## Exercise instructions:
State how many of the lines below contain the string "COPY". Reply with the number alone.

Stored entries
..........
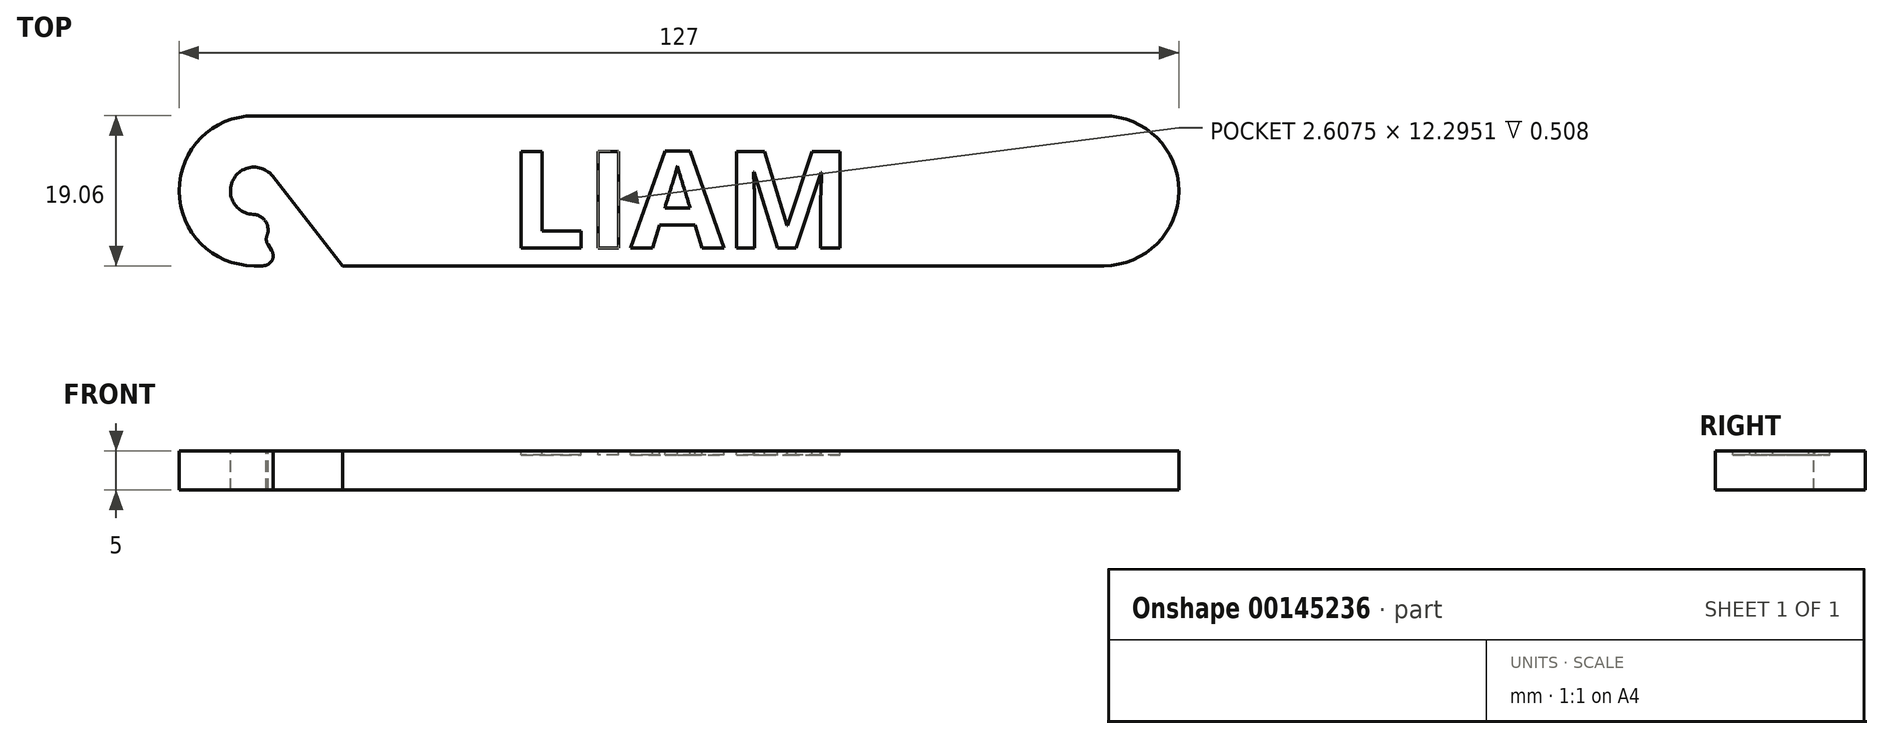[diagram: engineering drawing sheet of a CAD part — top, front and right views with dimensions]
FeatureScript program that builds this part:
annotation { "Feature Type Name" : "Feature", "Feature Type Description" : "" }
export const myFeature = defineFeature(function(context is Context, id is Id, definition is map)
    precondition{}
    {
        {
            var Q0;
            Q0=qCreatedBy(makeId("Top.planeOp"),FACE);
            var sketch = newSketch(context, id + "F0", { "sketchPlane" : qUnion([Q0])});
            skLineSegment(sketch, "E0.bottom", {"start": v(63.5, -9.52) * mm, "end": v(-63.5, -9.53) * mm});
            skLineSegment(sketch, "E0.top", {"start": v(63.5, 9.53) * mm, "end": v(-63.5, 9.52) * mm});
            skLineSegment(sketch, "E0.left", {"start": v(63.5, -9.52) * mm, "end": v(63.5, 9.53) * mm});
            skLineSegment(sketch, "E0.right", {"start": v(-63.5, -9.53) * mm, "end": v(-63.5, 9.52) * mm});
            skPoint(sketch, "E0.middle", {"position": v(0, 0) * mm});
            skSolve(sketch);
        }
        {
            var Q0;
            Q0=makeQuery(id+"F0.imprint","IMPRINT",FACE,{"disambiguationData":[TD([[makeQuery(id+"F0.imprint","IMPRINT",EDGE,{"derivedFrom":sQuery(id+"F0.wireOp",EDGE,"E0.bottom")}),-1.0]])]});
            extrude(context, id + "F1", {"entities" : qUnion([Q0]), "depth" : 5 * mm});
        }
        {
            var Q0;
            Q0=makeQuery(id+"F1.opExtrude","SWEPT_EDGE",EDGE,{"disambiguationData":[OSD([sQuery(id+"F0.wireOp",EDGE,"E0.bottom"),sQuery(id+"F0.wireOp",EDGE,"E0.right")])]});
            var Q1;
            Q1=makeQuery(id+"F1.opExtrude","SWEPT_EDGE",EDGE,{"disambiguationData":[OSD([sQuery(id+"F0.wireOp",EDGE,"E0.top"),sQuery(id+"F0.wireOp",EDGE,"E0.right")])]});
            var Q2;
            Q2=makeQuery(id+"F1.opExtrude","SWEPT_EDGE",EDGE,{"disambiguationData":[OSD([sQuery(id+"F0.wireOp",EDGE,"E0.bottom"),sQuery(id+"F0.wireOp",EDGE,"E0.left")])]});
            var Q3;
            Q3=makeQuery(id+"F1.opExtrude","SWEPT_EDGE",EDGE,{"disambiguationData":[OSD([sQuery(id+"F0.wireOp",EDGE,"E0.top"),sQuery(id+"F0.wireOp",EDGE,"E0.left")])]});
            fillet(context, id + "F2", {"entities" : qUnion([Q0, Q1, Q2, Q3]), "radius" : 9.52 * mm, "tangentPropagation" : true, "allowEdgeOverflow" : false});
        }
        {
            var Q0;
            Q0=makeQuery(id+"F1.opExtrude","CAP_FACE",FACE,{"disambiguationData":[OSD([sQuery(id+"F0.wireOp",EDGE,"E0.bottom"),sQuery(id+"F0.wireOp",EDGE,"E0.top"),sQuery(id+"F0.wireOp",EDGE,"E0.left"),sQuery(id+"F0.wireOp",EDGE,"E0.right")])],"isStart":false});
            var sketch = newSketch(context, id + "F3", { "sketchPlane" : qUnion([Q0])});
            skCircle(sketch, "E1", {"center": v(-53.98, 0) * mm, "radius": 3 * mm});
            skSolve(sketch);
        }
        {
            var Q0;
            Q0=makeQuery(id+"F3.imprint","IMPRINT",FACE,{"disambiguationData":[TD([[makeQuery(id+"F3.imprint","IMPRINT",EDGE,{"derivedFrom":sQuery(id+"F3.wireOp",EDGE,"E1")}),1.0]])]});
            extrude(context, id + "F4", {"entities" : qUnion([Q0]), "operationType" : NewBodyOperationType.REMOVE, "endBound" : BoundingType.THROUGH_ALL, "oppositeDirection" : true, "depth" : 25.4 * mm});
        }
        {
            var Q0;
            Q0=makeQuery(id+"F1.opExtrude","CAP_FACE",FACE,{"disambiguationData":[OSD([sQuery(id+"F0.wireOp",EDGE,"E0.bottom"),sQuery(id+"F0.wireOp",EDGE,"E0.top"),sQuery(id+"F0.wireOp",EDGE,"E0.left"),sQuery(id+"F0.wireOp",EDGE,"E0.right")])],"isStart":false});
            var sketch = newSketch(context, id + "F5", { "sketchPlane" : qUnion([Q0])});
            skLineSegment(sketch, "E2", {"start": v(-51.6, 1.85) * mm, "end": v(-42.74, -9.53) * mm});
            skArc(sketch, "E3", {"start": v(-52.63, -6.2) * mm, "mid": v(-52.37, -4.15) * mm, "end": v(-54.1, -3) * mm});
            skLineSegment(sketch, "E4.trimOffspring", {"start": v(-52.63, -6.2) * mm, "end": v(-50.48, -9.53) * mm});
            skPoint(sketch, "E5.start.orphan", {"position": v(-54.77, -2.9) * mm});
            skSolve(sketch);
        }
        {
            var Q0;
            {var subQ1=sQuery(id+"F5.wireOp",EDGE,"E2");Q0=makeQuery(id+"F5.imprint","IMPRINT",FACE,{"disambiguationData":[TD([[makeQuery(id+"F5.imprint","IMPRINT",EDGE,{"derivedFrom":subQ1}),-1.0]])]});}
            extrude(context, id + "F6", {"entities" : qUnion([Q0]), "operationType" : NewBodyOperationType.REMOVE, "endBound" : BoundingType.THROUGH_ALL, "oppositeDirection" : true, "depth" : 25.4 * mm});
        }
        {
            var Q0;
            Q0=makeQuery(id+"F6.boolean.opBoolean","COPY",EDGE,{"derivedFrom":makeQuery(id+"F6.opExtrude","SWEPT_EDGE",EDGE,{"disambiguationData":[OSD([sQuery(id+"F5.wireOp",EDGE,"E3"),sQuery(id+"F5.wireOp",EDGE,"E4.trimOffspring")])]})});
            var Q1;
            Q1=makeQuery(id+"F6.boolean.opBoolean","COPY",EDGE,{"derivedFrom":makeQuery(id+"F6.opExtrude","SWEPT_EDGE",EDGE,{"disambiguationData":[OSD([sQuery(id+"F0.wireOp",EDGE,"E0.bottom"),sQuery(id+"F5.wireOp",EDGE,"E4.trimOffspring")])]})});
            var Q2;
            Q2=makeQuery(id+"Fjk8D6rC3UBreEa_1.1.F6.boolean.opBoolean","COPY",EDGE,{"derivedFrom":makeQuery(id+"Fjk8D6rC3UBreEa_1.1.F6.opExtrude","SWEPT_EDGE",EDGE,{"disambiguationData":[OSD([sQuery(id+"F5.wireOp",EDGE,"E3"),sQuery(id+"F5.wireOp",EDGE,"E4.trimOffspring")])]})});
            var Q3;
            Q3=makeQuery(id+"Fjk8D6rC3UBreEa_1.1.F6.boolean.opBoolean","COPY",EDGE,{"derivedFrom":makeQuery(id+"Fjk8D6rC3UBreEa_1.1.F6.opExtrude","SWEPT_EDGE",EDGE,{"disambiguationData":[OSD([sQuery(id+"F0.wireOp",EDGE,"E0.bottom"),sQuery(id+"F5.wireOp",EDGE,"E4.trimOffspring")])]})});
            fillet(context, id + "F7", {"entities" : qUnion([Q0, Q1, Q2, Q3]), "radius" : 1.27 * mm, "tangentPropagation" : true, "allowEdgeOverflow" : false});
        }
        {
            var Q0;
            Q0=makeQuery(id+"F1.opExtrude","CAP_FACE",FACE,{"disambiguationData":[OSD([sQuery(id+"F0.wireOp",EDGE,"E0.bottom"),sQuery(id+"F0.wireOp",EDGE,"E0.top"),sQuery(id+"F0.wireOp",EDGE,"E0.left"),sQuery(id+"F0.wireOp",EDGE,"E0.right")])],"isStart":false});
            var sketch = newSketch(context, id + "F8", { "sketchPlane" : qUnion([Q0])});
            skText(sketch, "E6", { "text": "LIAM", "fontName": "OpenSans-Bold.ttf"});
            skPoint(sketch, "E7", {"position": v(0, 5.13) * mm});
            const initialGuessF8  = {"E6": [-0.02157, -0.00728, 1, 0, 0.0124]};
            skSetInitialGuess(sketch, initialGuessF8);
            skSolve(sketch);
        }
        {
            var Q0;
            Q0 = qSketchRegion(id + "F8", true);
            extrude(context, id + "F9", {"entities" : qUnion([Q0]), "operationType" : NewBodyOperationType.REMOVE, "oppositeDirection" : true, "depth" : 0.5 * mm});
        }
    });
annotation { "Feature Type Name" : "Feature", "Feature Type Description" : "" }
export const myFeature = defineFeature(function(context is Context, id is Id, definition is map)
    precondition{}
    {
        {
            var Q0;
            Q0=qCreatedBy(makeId("Front.planeOp"),FACE);
            var sketch = newSketch(context, id + "F0", { "sketchPlane" : qUnion([Q0])});
            skCircle(sketch, "E0", {"center": v(0, 0) * mm, "radius": 380 * mm});
            skPoint(sketch, "E1", {"position": v(0, 380) * mm});
            skSolve(sketch);
        }
        {
            var Q0;
            Q0 = qSketchRegion(id + "F0", true);
            extrude(context, id + "F1", {"entities" : qUnion([Q0]), "depth" : 100 * mm});
        }
        {
            var Q0;
            Q0=qCreatedBy(makeId("Right.planeOp"),FACE);
            var sketch = newSketch(context, id + "F2", { "sketchPlane" : qUnion([Q0])});
            skArc(sketch, "E2", {"start": v(0, 0) * mm, "mid": v(268.7, 111.3) * mm, "end": v(380, 380) * mm});
            skLineSegment(sketch, "E3", {"start": v(0, 380) * mm, "end": v(760, 380) * mm, "construction": true});
            skArc(sketch, "E4", {"start": v(380, 380) * mm, "mid": v(491.3, 648.7) * mm, "end": v(760, 760) * mm});
            skSolve(sketch);
        }
        {
            var Q0;
            Q0 = qSketchRegion(id + "F0", true);
            var Q1;
            Q1=sQuery(id+"F2.wireOp",EDGE,"E2");
            var Q2;
            Q2=sQuery(id+"F2.wireOp",EDGE,"E4");
            sweep(context, id + "F3", {"operationType" : NewBodyOperationType.ADD, "profiles" : qUnion([Q0]), "path" : qUnion([Q1, Q2])});
        }
        {
            var Q0;
            Q0=makeQuery(id+"F3.opSweep","CAP_FACE",FACE,{"disambiguationData":[OSD([sQuery(id+"F0.wireOp",EDGE,"E0"),sQuery(id+"F2.wireOp",VERTEX,"E4.end")])],"isStart":false});
            var sketch = newSketch(context, id + "F4", { "sketchPlane" : qUnion([Q0])});
            skCircle(sketch, "E5", {"center": v(0, 760) * mm, "radius": 380 * mm});
            skSolve(sketch);
        }
        {
            var Q0;
            Q0=makeQuery(id+"F4.imprint","IMPRINT",FACE,{"disambiguationData":[TD([[makeQuery(id+"F4.imprint","IMPRINT",EDGE,{"derivedFrom":sQuery(id+"F4.wireOp",EDGE,"E5")}),1.0]])]});
            extrude(context, id + "F5", {"entities" : qUnion([Q0]), "operationType" : NewBodyOperationType.ADD, "depth" : 15700 * mm});
        }
        {
            var Q0;
            Q0=makeQuery(id+"F1.opExtrude","CAP_FACE",FACE,{"disambiguationData":[OSD([sQuery(id+"F0.wireOp",EDGE,"E0")])],"isStart":false});
            var sketch = newSketch(context, id + "F6", { "sketchPlane" : qUnion([Q0])});
            skLineSegment(sketch, "E6.bottom", {"start": v(-378.38, 35) * mm, "end": v(-389.1, 35) * mm});
            skLineSegment(sketch, "E6.top", {"start": v(-378.38, -35) * mm, "end": v(-389.1, -35) * mm});
            skLineSegment(sketch, "E6.left", {"start": v(-378.38, 35) * mm, "end": v(-378.38, -35) * mm});
            skLineSegment(sketch, "E6.right", {"start": v(-389.1, 35) * mm, "end": v(-389.1, -35) * mm});
            skLineSegment(sketch, "E7.bottom", {"start": v(-51.05, -376.56) * mm, "end": v(51.05, -376.56) * mm});
            skLineSegment(sketch, "E7.top", {"start": v(-51.05, -420.46) * mm, "end": v(51.05, -420.46) * mm});
            skLineSegment(sketch, "E7.left", {"start": v(-51.05, -376.56) * mm, "end": v(-51.05, -420.46) * mm});
            skLineSegment(sketch, "E7.right", {"start": v(51.05, -376.56) * mm, "end": v(51.05, -420.46) * mm});
            skSolve(sketch);
        }
        {
            var Q0;
            {var subQ0=sQuery(id+"F6.wireOp",EDGE,"E6.left");Q0=makeQuery(id+"F6.imprint","IMPRINT",FACE,{"disambiguationData":[TD([[makeQuery(id+"F6.imprint","IMPRINT",EDGE,{"derivedFrom":subQ0}),-1.0]])]});}
            var Q1;
            {var subQ0=sQuery(id+"F6.wireOp",EDGE,"E7.bottom");Q1=makeQuery(id+"F6.imprint","IMPRINT",FACE,{"disambiguationData":[TD([[makeQuery(id+"F6.imprint","IMPRINT",EDGE,{"derivedFrom":subQ0}),-1.0]])]});}
            extrude(context, id + "F7", {"entities" : qUnion([Q0, Q1]), "operationType" : NewBodyOperationType.REMOVE, "oppositeDirection" : true, "depth" : 25 * mm});
        }
        {
            var Q0;
            Q0=makeQuery(id+"F5.opExtrude","CAP_FACE",FACE,{"disambiguationData":[OSD([sQuery(id+"F4.wireOp",EDGE,"E5")])],"isStart":false});
            var sketch = newSketch(context, id + "F8", { "sketchPlane" : qUnion([Q0])});
            skCircle(sketch, "E8", {"center": v(0, 760) * mm, "radius": 380 * mm});
            skSolve(sketch);
        }
        {
            var Q0;
            Q0=qCreatedBy(makeId("Right.planeOp"),FACE);
            var sketch = newSketch(context, id + "F9", { "sketchPlane" : qUnion([Q0])});
            skArc(sketch, "E9", {"start": v(16460, 760) * mm, "mid": v(16728.7, 648.7) * mm, "end": v(16840, 380) * mm});
            skLineSegment(sketch, "E10", {"start": v(16460, 380) * mm, "end": v(18980, 380) * mm});
            skArc(sketch, "E11", {"start": v(16840, 380) * mm, "mid": v(16951.3, 111.3) * mm, "end": v(17220, 0) * mm});
            skLineSegment(sketch, "E12", {"start": v(17220, 0) * mm, "end": v(18220, 0) * mm});
            skArc(sketch, "E13", {"start": v(18220, 0) * mm, "mid": v(18488.7, 111.3) * mm, "end": v(18600, 380) * mm});
            skArc(sketch, "E14", {"start": v(18600, 380) * mm, "mid": v(18711.3, 648.7) * mm, "end": v(18980, 760) * mm});
            skLineSegment(sketch, "E15", {"start": v(18980, 760) * mm, "end": v(32080, 760) * mm});
            skSolve(sketch);
        }
        {
            var Q0;
            Q0=makeQuery(id+"F8.imprint","IMPRINT",FACE,{"disambiguationData":[TD([[makeQuery(id+"F8.imprint","IMPRINT",EDGE,{"derivedFrom":sQuery(id+"F8.wireOp",EDGE,"E8")}),1.0]])]});
            var Q1;
            Q1=sQuery(id+"F9.wireOp",EDGE,"E9");
            var Q2;
            Q2=sQuery(id+"F9.wireOp",EDGE,"E11");
            var Q3;
            Q3=sQuery(id+"F9.wireOp",EDGE,"E12");
            var Q4;
            Q4=sQuery(id+"F9.wireOp",EDGE,"E13");
            var Q5;
            Q5=sQuery(id+"F9.wireOp",EDGE,"E14");
            var Q6;
            Q6=sQuery(id+"F9.wireOp",EDGE,"E15");
            sweep(context, id + "F10", {"operationType" : NewBodyOperationType.ADD, "profiles" : qUnion([Q0]), "path" : qUnion([Q1, Q2, Q3, Q4, Q5, Q6])});
        }
    });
..........
## Reply:
4